The law offers little guidance to nonprofits and others on what to do when a theft is discovered. While individuals and institutions may have moral or ethical reasons to report a crime, there typically is no legal responsibility.

That was the advice that Visit Philadelphia's outside counsel, William Winning, gave when the agency negotiated its settlement with Levitt.

"This is a world where there are very few bright lines," said Joseph Lundy, a nonprofit lawyer at Schnader Harrison Segal & Lewis. "There are a lot of judgment calls that turn on specific facts."

But experts on charities and other nonprofits say institutions run a huge risk when they fail to go public with findings of fraud and theft, and the case of Visit Philadelphia shows why.

When the theft was disclosed, the agency was subjected to a double helping of public opprobrium: for failing to detect the misappropriation of funds over a period of years and then for covering it up.

Levitt was charged with theft, forgery and fraud on March 16, the day the grand jury report was issued.

"There are always exceptions but in most cases there would be a moral and ethical obligation to report" an embezzlement to law enforcement, said Tish Mogan, an expert on nonprofit governance and ethics at the Pennsylvania Association of Nonprofit Organizations. "It prevents the person from going to the next place and doing the same thing all over again.

"If an embezzlement or fraud happens, the tendency is to do exactly what Visit Philadelphia did because they don't want the black eye," Mogan added. "The risk is that it could come out later when the damage is worse."

Don Kramer, a lawyer at Montgomery McCracken Walker & Rhoads LLP, said nonprofits increasingly are reporting thefts to authorities because of the reputational harm when cases are quietly settled and information leaks out later.
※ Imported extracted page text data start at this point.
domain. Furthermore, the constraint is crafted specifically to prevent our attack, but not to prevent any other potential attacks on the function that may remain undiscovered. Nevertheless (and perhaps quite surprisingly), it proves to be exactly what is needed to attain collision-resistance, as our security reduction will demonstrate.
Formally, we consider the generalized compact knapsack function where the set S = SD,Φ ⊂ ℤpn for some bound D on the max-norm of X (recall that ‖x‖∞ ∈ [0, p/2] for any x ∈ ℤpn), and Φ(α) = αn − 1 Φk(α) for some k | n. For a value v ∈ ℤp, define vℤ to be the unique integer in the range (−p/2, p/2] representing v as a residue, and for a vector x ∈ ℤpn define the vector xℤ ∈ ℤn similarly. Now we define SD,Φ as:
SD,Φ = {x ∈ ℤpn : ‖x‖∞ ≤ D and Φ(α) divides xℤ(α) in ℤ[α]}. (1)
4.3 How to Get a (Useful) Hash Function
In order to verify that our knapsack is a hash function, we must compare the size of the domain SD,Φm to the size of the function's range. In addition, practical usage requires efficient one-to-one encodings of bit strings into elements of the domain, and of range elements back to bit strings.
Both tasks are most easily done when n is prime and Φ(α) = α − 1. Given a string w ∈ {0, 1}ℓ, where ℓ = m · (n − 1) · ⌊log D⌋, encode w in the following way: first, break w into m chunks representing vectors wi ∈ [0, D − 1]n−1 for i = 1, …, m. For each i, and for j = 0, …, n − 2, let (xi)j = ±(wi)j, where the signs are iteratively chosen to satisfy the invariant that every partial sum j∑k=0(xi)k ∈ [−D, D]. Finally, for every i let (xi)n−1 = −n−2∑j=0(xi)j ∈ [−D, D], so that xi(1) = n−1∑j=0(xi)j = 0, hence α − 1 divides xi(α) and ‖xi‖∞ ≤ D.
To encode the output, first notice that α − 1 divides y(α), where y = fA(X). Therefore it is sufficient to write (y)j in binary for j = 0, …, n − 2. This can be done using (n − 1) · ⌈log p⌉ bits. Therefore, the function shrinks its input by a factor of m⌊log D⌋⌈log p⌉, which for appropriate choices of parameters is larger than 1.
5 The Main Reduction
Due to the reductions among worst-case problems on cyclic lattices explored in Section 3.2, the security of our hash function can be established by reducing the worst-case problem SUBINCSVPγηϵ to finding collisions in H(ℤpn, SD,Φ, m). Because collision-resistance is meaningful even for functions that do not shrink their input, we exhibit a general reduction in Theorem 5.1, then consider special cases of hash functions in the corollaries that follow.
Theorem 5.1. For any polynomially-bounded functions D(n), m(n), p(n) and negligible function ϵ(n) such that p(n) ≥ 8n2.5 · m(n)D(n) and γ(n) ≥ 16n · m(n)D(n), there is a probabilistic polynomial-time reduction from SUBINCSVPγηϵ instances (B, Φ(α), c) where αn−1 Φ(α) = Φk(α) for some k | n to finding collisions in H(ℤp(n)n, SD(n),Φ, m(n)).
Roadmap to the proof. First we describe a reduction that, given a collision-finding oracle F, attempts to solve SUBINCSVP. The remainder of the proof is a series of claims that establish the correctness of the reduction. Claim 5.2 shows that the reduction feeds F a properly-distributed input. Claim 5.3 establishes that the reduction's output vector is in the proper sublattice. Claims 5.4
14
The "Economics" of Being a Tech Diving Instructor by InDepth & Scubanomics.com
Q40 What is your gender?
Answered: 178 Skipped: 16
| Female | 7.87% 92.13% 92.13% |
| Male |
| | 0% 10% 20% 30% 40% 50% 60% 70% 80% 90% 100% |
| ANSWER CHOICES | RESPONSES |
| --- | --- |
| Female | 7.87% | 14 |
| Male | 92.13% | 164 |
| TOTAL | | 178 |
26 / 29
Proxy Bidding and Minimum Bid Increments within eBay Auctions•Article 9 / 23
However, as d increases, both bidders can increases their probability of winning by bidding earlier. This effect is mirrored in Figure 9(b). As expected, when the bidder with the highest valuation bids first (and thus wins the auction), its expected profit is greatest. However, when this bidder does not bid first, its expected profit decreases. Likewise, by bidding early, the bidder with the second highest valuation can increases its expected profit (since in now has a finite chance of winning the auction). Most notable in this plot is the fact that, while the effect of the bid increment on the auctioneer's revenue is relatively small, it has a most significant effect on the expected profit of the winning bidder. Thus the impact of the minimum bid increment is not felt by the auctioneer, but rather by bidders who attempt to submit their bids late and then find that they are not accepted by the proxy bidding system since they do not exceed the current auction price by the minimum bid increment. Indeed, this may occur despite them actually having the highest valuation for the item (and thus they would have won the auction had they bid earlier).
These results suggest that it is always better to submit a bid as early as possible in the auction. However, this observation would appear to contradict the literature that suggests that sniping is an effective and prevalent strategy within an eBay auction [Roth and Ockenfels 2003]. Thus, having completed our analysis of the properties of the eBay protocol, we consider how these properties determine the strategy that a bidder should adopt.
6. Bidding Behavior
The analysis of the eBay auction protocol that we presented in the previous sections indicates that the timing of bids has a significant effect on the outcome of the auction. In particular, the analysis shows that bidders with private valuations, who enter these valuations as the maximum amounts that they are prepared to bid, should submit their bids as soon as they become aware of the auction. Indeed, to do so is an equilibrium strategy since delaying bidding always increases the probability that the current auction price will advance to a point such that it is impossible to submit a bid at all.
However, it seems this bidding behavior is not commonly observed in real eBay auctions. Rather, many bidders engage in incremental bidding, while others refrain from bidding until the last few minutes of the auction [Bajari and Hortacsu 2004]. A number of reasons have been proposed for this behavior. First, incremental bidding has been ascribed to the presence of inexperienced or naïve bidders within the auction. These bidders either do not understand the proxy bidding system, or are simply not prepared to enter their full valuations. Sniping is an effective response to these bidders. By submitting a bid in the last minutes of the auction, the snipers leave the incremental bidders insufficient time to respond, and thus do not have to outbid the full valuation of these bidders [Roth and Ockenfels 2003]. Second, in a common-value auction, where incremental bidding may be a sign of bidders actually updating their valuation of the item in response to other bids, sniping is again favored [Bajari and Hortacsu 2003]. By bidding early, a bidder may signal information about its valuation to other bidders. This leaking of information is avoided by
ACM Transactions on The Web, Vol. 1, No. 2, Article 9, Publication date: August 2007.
Moreover, they are required to report thefts over a certain threshold to the IRS, which Visit Philly did.

"There are many more people reporting thefts to law enforcement because they have to disclose that on their tax returns and because they want to reassure the public that they have done what they could to get the money back," Kramer said.

There's another reason to go public once evidence of theft emerges, said Philadelphia insurance broker Jim Domenick, who specializes in nonprofits. Most policies require that agencies report evidence of embezzlement immediately and failing to do so could prevent the agency from collecting, if it reverses course and decides to seek insurance coverage.

"I always tell people 'don't try to hide anything; you are better off disclosing,' " Domenick said.

Stamatakis now says that, given the public outcry, he wishes the agency had gone public once it had confirmation the funds were missing in 2012.

"We agonized over this," Stamatakis said, acknowledging that Visit Philadelphia had enough insurance to cover the $200,000 theft. "But because of all of this [public reaction] to do it is not worth it."

The grand jury said that Levitt, over a period of years, habitually had failed to document her spending in expense reports and at times even failed to file them. And while Levitt had not documented her spending, Levitz failed to follow through on her responsibility to monitor the CFO's expenses.

In an editorial board meeting at the Inquirer, Levitz said she couldn't be expected to focus on the details of the CFO's expense report and that checking that information was the job of the agency's auditors.

But the grand jury said it was her responsibility.

"Clearly, Levitz was not consistent in making sure that Levitt follow the credit card policy as it appears that Levitt was able to charge thousands of dollars of personal purchases to her corporate credit card without Levitz's knowledge for years," the grand jury said. "During her testimony, Levitz never admitted that Levitt's misappropriation went unnoticed for years due to her own negligence."